WHAT THE TASK ASKS -
Would you return exactly the lines from the top of the data below through the one containing "X883412Y38100D03*", leaving out the pictures?

THE DATA -
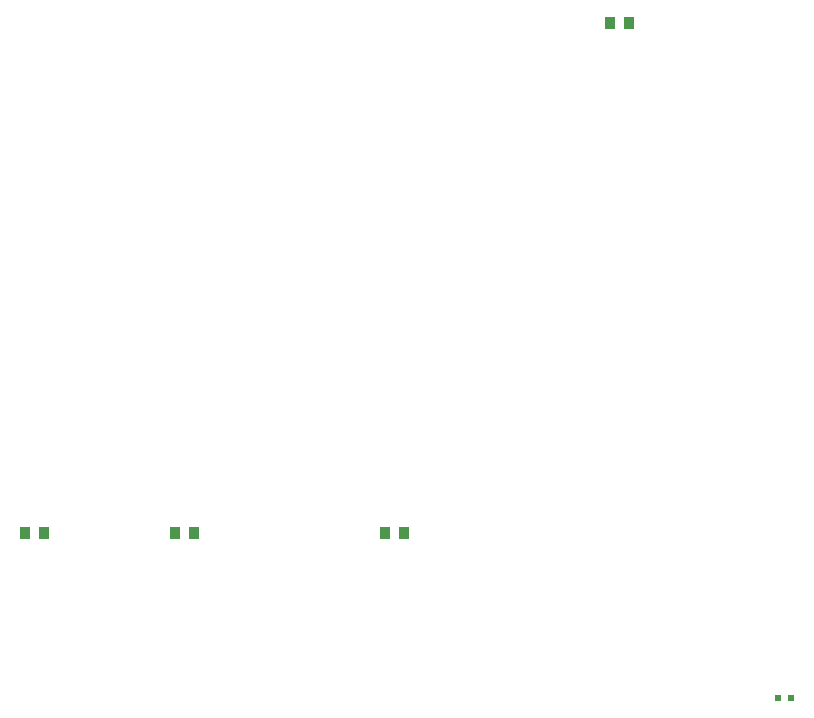
<source format=gbr>
G04 EAGLE Gerber RS-274X export*
G75*
%MOMM*%
%FSLAX34Y34*%
%LPD*%
%INSolderpaste Top*%
%IPPOS*%
%AMOC8*
5,1,8,0,0,1.08239X$1,22.5*%
G01*
%ADD10R,0.949959X1.031241*%
%ADD11R,0.609600X0.508000*%


D10*
X245999Y177800D03*
X262001Y177800D03*
X372999Y177800D03*
X389001Y177800D03*
X566801Y177800D03*
X550799Y177800D03*
X741299Y609600D03*
X757301Y609600D03*
D11*
X883412Y38100D03*
X894588Y38100D03*
M02*

</source>
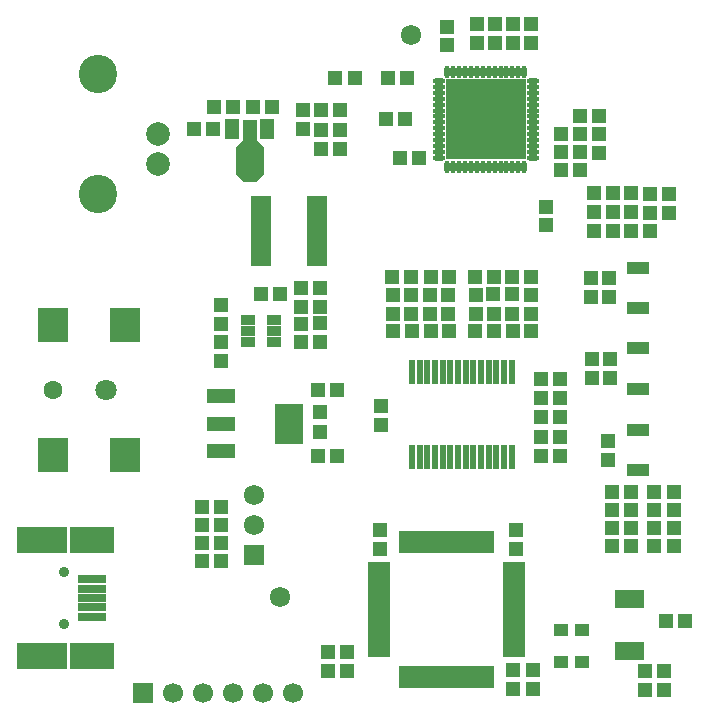
<source format=gts>
G04 DipTrace 3.0.0.2*
G04 SDR_Transmitter.GTS*
%MOIN*%
G04 #@! TF.FileFunction,Soldermask,Top*
G04 #@! TF.Part,Single*
%AMOUTLINE1*5,1,4,0,0,0.066813,-135.0*%
%AMOUTLINE4*5,1,4,0,0,0.066813,-45.0*%
%AMOUTLINE7*5,1,4,0,0,0.066813,45.0*%
%AMOUTLINE10*
4,1,4,
-0.035433,-0.009843,
-0.035433,0.009843,
0.035433,0.009843,
0.035433,-0.009843,
-0.035433,-0.009843,
0*%
%AMOUTLINE13*
4,1,4,
0.009843,-0.035433,
-0.009843,-0.035433,
-0.009843,0.035433,
0.009843,0.035433,
0.009843,-0.035433,
0*%
%AMOUTLINE16*
4,1,10,
-0.023622,0.104331,
-0.023622,0.035095,
-0.047244,0.011473,
-0.047244,-0.078402,
-0.021316,-0.104331,
0.021316,-0.104331,
0.047244,-0.078402,
0.047244,0.011473,
0.023622,0.035095,
0.023622,0.104331,
-0.023622,0.104331,
0*%
%ADD38C,0.070866*%
%ADD57C,0.035433*%
%ADD58C,0.062992*%
%ADD64R,0.050787X0.041339*%
%ADD66R,0.047244X0.066929*%
%ADD68R,0.267717X0.267717*%
%ADD70O,0.041339X0.019685*%
%ADD72O,0.019685X0.041339*%
%ADD74R,0.09252X0.135827*%
%ADD76R,0.09252X0.045276*%
%ADD78R,0.019685X0.062992*%
%ADD80R,0.023622X0.07874*%
%ADD82R,0.047244X0.035433*%
%ADD84R,0.074803X0.03937*%
%ADD86R,0.070866X0.232283*%
%ADD89C,0.07874*%
%ADD93C,0.127953*%
%ADD95C,0.066929*%
%ADD99R,0.066929X0.066929*%
%ADD101R,0.067874X0.067874*%
%ADD103R,0.102362X0.11811*%
%ADD105R,0.165354X0.088583*%
%ADD107R,0.145669X0.088583*%
%ADD109R,0.096457X0.027559*%
%ADD111C,0.067874*%
%ADD113R,0.047244X0.051181*%
%ADD115R,0.051181X0.047244*%
%ADD117R,0.047244X0.047244*%
%ADD124OUTLINE1*%
%ADD127OUTLINE4*%
%ADD130OUTLINE7*%
%ADD133OUTLINE10*%
%ADD136OUTLINE13*%
%ADD139OUTLINE16*%
%FSLAX26Y26*%
G04*
G70*
G90*
G75*
G01*
G04 TopMask*
%LPD*%
D117*
X886000Y1412000D3*
X823008D3*
X690000Y1313008D3*
Y1376000D3*
X1018000Y1434000D3*
Y1371008D3*
X1756000Y1066000D3*
X1818992D3*
X1222000Y1040000D3*
Y977008D3*
X1756000Y938000D3*
X1818992D3*
X1756000Y1130000D3*
X1818992D3*
X688000Y704000D3*
X625008D3*
X688000Y644000D3*
X625008D3*
X687984Y584255D3*
X624992D3*
X688000Y524000D3*
X625008D3*
X1756000Y874000D3*
X1818992D3*
D124*
X1110000Y156000D3*
X1047008D3*
D117*
X1728000Y160000D3*
Y97008D3*
D127*
X1664000Y159999D3*
Y97007D3*
X1672000Y564001D3*
Y626993D3*
D117*
X2172000Y324000D3*
X2234992D3*
X1983504Y1466496D3*
Y1403504D3*
X1978000Y922000D3*
Y859008D3*
X1985000Y1134008D3*
Y1197000D3*
D127*
X1218000Y627999D3*
Y565007D3*
D130*
X1109999Y220000D3*
X1047007D3*
D117*
X1722000Y2249969D3*
Y2312961D3*
X1822000Y1886000D3*
X1884992D3*
X1934000Y1750000D3*
Y1687008D3*
X2118000Y1624000D3*
X2055008D3*
X1012000Y872000D3*
X1074992D3*
X2182000Y1748000D3*
Y1685008D3*
X1996000Y1750000D3*
Y1687008D3*
X1822000Y1826000D3*
X1884992D3*
X1444000Y2241969D3*
Y2304961D3*
X1348031Y1866000D3*
X1285039D3*
X1324102Y1347969D3*
X1387094D3*
X1324000Y1410000D3*
X1386992D3*
X1950000Y2008000D3*
X1887008D3*
X1886000Y1946000D3*
X1823008D3*
X796571Y2035815D3*
X859563D3*
X1304000Y1998000D3*
X1241008D3*
X962000Y1962709D3*
Y2025701D3*
X662634Y1961815D3*
X599642D3*
X1662000Y2249969D3*
Y2312961D3*
X1602000Y2249969D3*
Y2312961D3*
X1542000Y2249969D3*
Y2312961D3*
X1661031Y1348000D3*
X1598039D3*
X1660000Y1412000D3*
X1597008D3*
D115*
X2198000Y572000D3*
X2131071D3*
X2198000Y632000D3*
X2131071D3*
X2198000Y692000D3*
X2131071D3*
X2198000Y752000D3*
X2131071D3*
D113*
X1018000Y952000D3*
Y1018929D3*
D115*
X1068000Y2132000D3*
X1134929D3*
D111*
X886000Y404000D3*
D109*
X258000Y462992D3*
Y431496D3*
Y400000D3*
Y368504D3*
Y337008D3*
D107*
X258984Y593898D3*
Y206102D3*
D105*
X91661Y593898D3*
Y206102D3*
D57*
X166465Y486614D3*
Y313386D3*
D103*
X130000Y1308535D3*
X370157D3*
X130000Y875465D3*
X370157D3*
D58*
X130000Y1092000D3*
D38*
X307165D3*
D101*
X800000Y544000D3*
D111*
Y644000D3*
Y744000D3*
D99*
X428000Y84000D3*
D95*
X528000D3*
X628000D3*
X728000D3*
X828000D3*
X928000D3*
D93*
X280000Y1746000D3*
X279906Y2146000D3*
D89*
X480016Y1946000D3*
Y1846000D3*
D86*
X824000Y1624000D3*
X1009039D3*
D117*
X1264000Y1348000D3*
Y1410992D3*
X1446000Y1348000D3*
Y1410992D3*
X1722000Y1348000D3*
Y1410992D3*
X1538000Y1348000D3*
Y1410992D3*
D111*
X1322000Y2278000D3*
D117*
X690000Y1189969D3*
Y1252961D3*
X956000Y1432992D3*
Y1370000D3*
Y1314992D3*
Y1252000D3*
X1018000Y1316000D3*
Y1253008D3*
X1818000Y1002000D3*
X1755008D3*
X2165496Y157496D3*
Y94504D3*
X2102000Y158000D3*
Y95008D3*
X1923504Y1403504D3*
Y1466496D3*
X2054961Y572000D3*
X1991969D3*
X2056000Y632000D3*
X1993008D3*
X2056031Y692000D3*
X1993039D3*
X2056031Y752000D3*
X1993039D3*
X1925000Y1197000D3*
Y1134008D3*
X2120000Y1748000D3*
Y1685008D3*
X2056000Y1686000D3*
Y1748992D3*
X1076000Y1094000D3*
X1013008D3*
X1996000Y1624000D3*
X1933008D3*
X1262000Y1290000D3*
X1324992D3*
X1260000Y1470000D3*
X1322992D3*
X1388000Y1290000D3*
X1450992D3*
X1388000Y1470000D3*
X1450992D3*
X1948000Y1884000D3*
Y1946992D3*
X666571Y2035815D3*
X729563D3*
X1310000Y2134000D3*
X1247008D3*
X1086031Y2026740D3*
X1023039D3*
X1724228Y1290000D3*
X1661236D3*
X1724000Y1470000D3*
X1661008D3*
X1086000Y1896740D3*
Y1959732D3*
X1024000Y1896740D3*
Y1959732D3*
X1772000Y1642000D3*
Y1704992D3*
X1598228Y1290000D3*
X1535236D3*
X1598000Y1470000D3*
X1535008D3*
D84*
X2080000Y1232000D3*
Y1098142D3*
Y1500000D3*
Y1366142D3*
Y960000D3*
Y826142D3*
D82*
X778000Y1328000D3*
Y1290598D3*
Y1253197D3*
X864575D3*
Y1290598D3*
Y1328000D3*
D80*
X1326000Y870000D3*
X1351591D3*
X1377181D3*
X1402772D3*
X1428362D3*
X1453953D3*
X1479543D3*
X1505134D3*
X1530724D3*
X1556315D3*
X1581906D3*
X1607496D3*
X1633087D3*
X1658677D3*
Y1153472D3*
X1633087Y1153465D3*
X1607496D3*
X1581906D3*
X1556315D3*
X1530724D3*
X1505134D3*
X1479543D3*
X1453953D3*
X1428362D3*
X1402772D3*
X1377181D3*
X1351591D3*
X1326000D3*
D133*
X1666000Y214000D3*
Y233685D3*
Y253370D3*
Y273055D3*
Y292740D3*
Y312425D3*
Y332110D3*
Y351795D3*
Y371480D3*
Y391165D3*
Y410850D3*
Y430535D3*
Y450220D3*
Y469906D3*
Y489591D3*
Y509276D3*
D136*
X1589228Y586047D3*
X1569543D3*
X1549858D3*
X1530173D3*
X1510488D3*
X1490803D3*
X1471118D3*
X1451433D3*
X1431748D3*
X1412063D3*
X1392378D3*
X1372693D3*
X1353008D3*
X1333323D3*
X1313638D3*
X1293953D3*
D133*
X1217181Y509276D3*
Y489591D3*
Y469906D3*
Y450220D3*
Y430535D3*
Y410850D3*
Y391165D3*
Y371480D3*
Y351795D3*
Y332110D3*
Y312425D3*
Y292740D3*
Y273055D3*
Y253370D3*
Y233685D3*
Y214000D3*
D136*
X1293953Y137228D3*
X1313638D3*
X1333323D3*
X1353008D3*
X1372693D3*
X1392378D3*
X1412063D3*
X1431748D3*
X1451433D3*
X1471118D3*
X1490803D3*
X1510488D3*
X1530173D3*
X1549858D3*
X1569543D3*
X1589228D3*
D78*
X2011146Y222854D3*
X2030831D3*
X2050516D3*
X2070201D3*
X2089886D3*
Y396083D3*
X2070201D3*
X2050516D3*
X2030831D3*
X2011146D3*
D76*
X688000Y1072000D3*
Y981449D3*
Y890898D3*
D74*
X916346Y981449D3*
D72*
X1444000Y1838000D3*
X1463685D3*
X1483370D3*
X1503055D3*
X1522740D3*
X1542425D3*
X1562110D3*
X1581795D3*
X1601480D3*
X1621165D3*
X1640850D3*
X1660535D3*
X1680220D3*
X1699906D3*
D70*
X1729433Y1867528D3*
Y1887213D3*
Y1906898D3*
Y1926583D3*
Y1946268D3*
Y1965953D3*
Y1985638D3*
Y2005323D3*
Y2025008D3*
Y2044693D3*
Y2064378D3*
Y2084063D3*
Y2103748D3*
Y2123433D3*
D72*
X1699906Y2152961D3*
X1680220D3*
X1660535D3*
X1640850D3*
X1621165D3*
X1601480D3*
X1581795D3*
X1562110D3*
X1542425D3*
X1522740D3*
X1503055D3*
X1483370D3*
X1463685D3*
X1444000D3*
D70*
X1414467Y2123433D3*
X1414472Y2103748D3*
Y2084063D3*
Y2064378D3*
Y2044693D3*
Y2025008D3*
Y2005323D3*
Y1985638D3*
Y1965953D3*
Y1946268D3*
Y1926583D3*
Y1906898D3*
Y1887213D3*
Y1867528D3*
D68*
X1571950Y1995480D3*
D66*
X844000Y1962000D3*
D139*
X784945Y1891134D3*
D66*
X725890Y1962000D3*
D64*
X1894000Y186000D3*
Y293480D3*
X1823528D3*
Y186000D3*
M02*

</source>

ANSWER TO THE EXERCISE -
<source format=gbr>
G04 EAGLE Gerber RS-274X export*
G75*
%MOMM*%
%FSLAX34Y34*%
%LPD*%
%INSolderpaste Top*%
%IPPOS*%
%AMOC8*
5,1,8,0,0,1.08239X$1,22.5*%
G01*
%ADD10R,0.949959X1.031241*%
%ADD11R,0.609600X0.508000*%


D10*
X245999Y177800D03*
X262001Y177800D03*
X372999Y177800D03*
X389001Y177800D03*
X566801Y177800D03*
X550799Y177800D03*
X741299Y609600D03*
X757301Y609600D03*
D11*
X883412Y38100D03*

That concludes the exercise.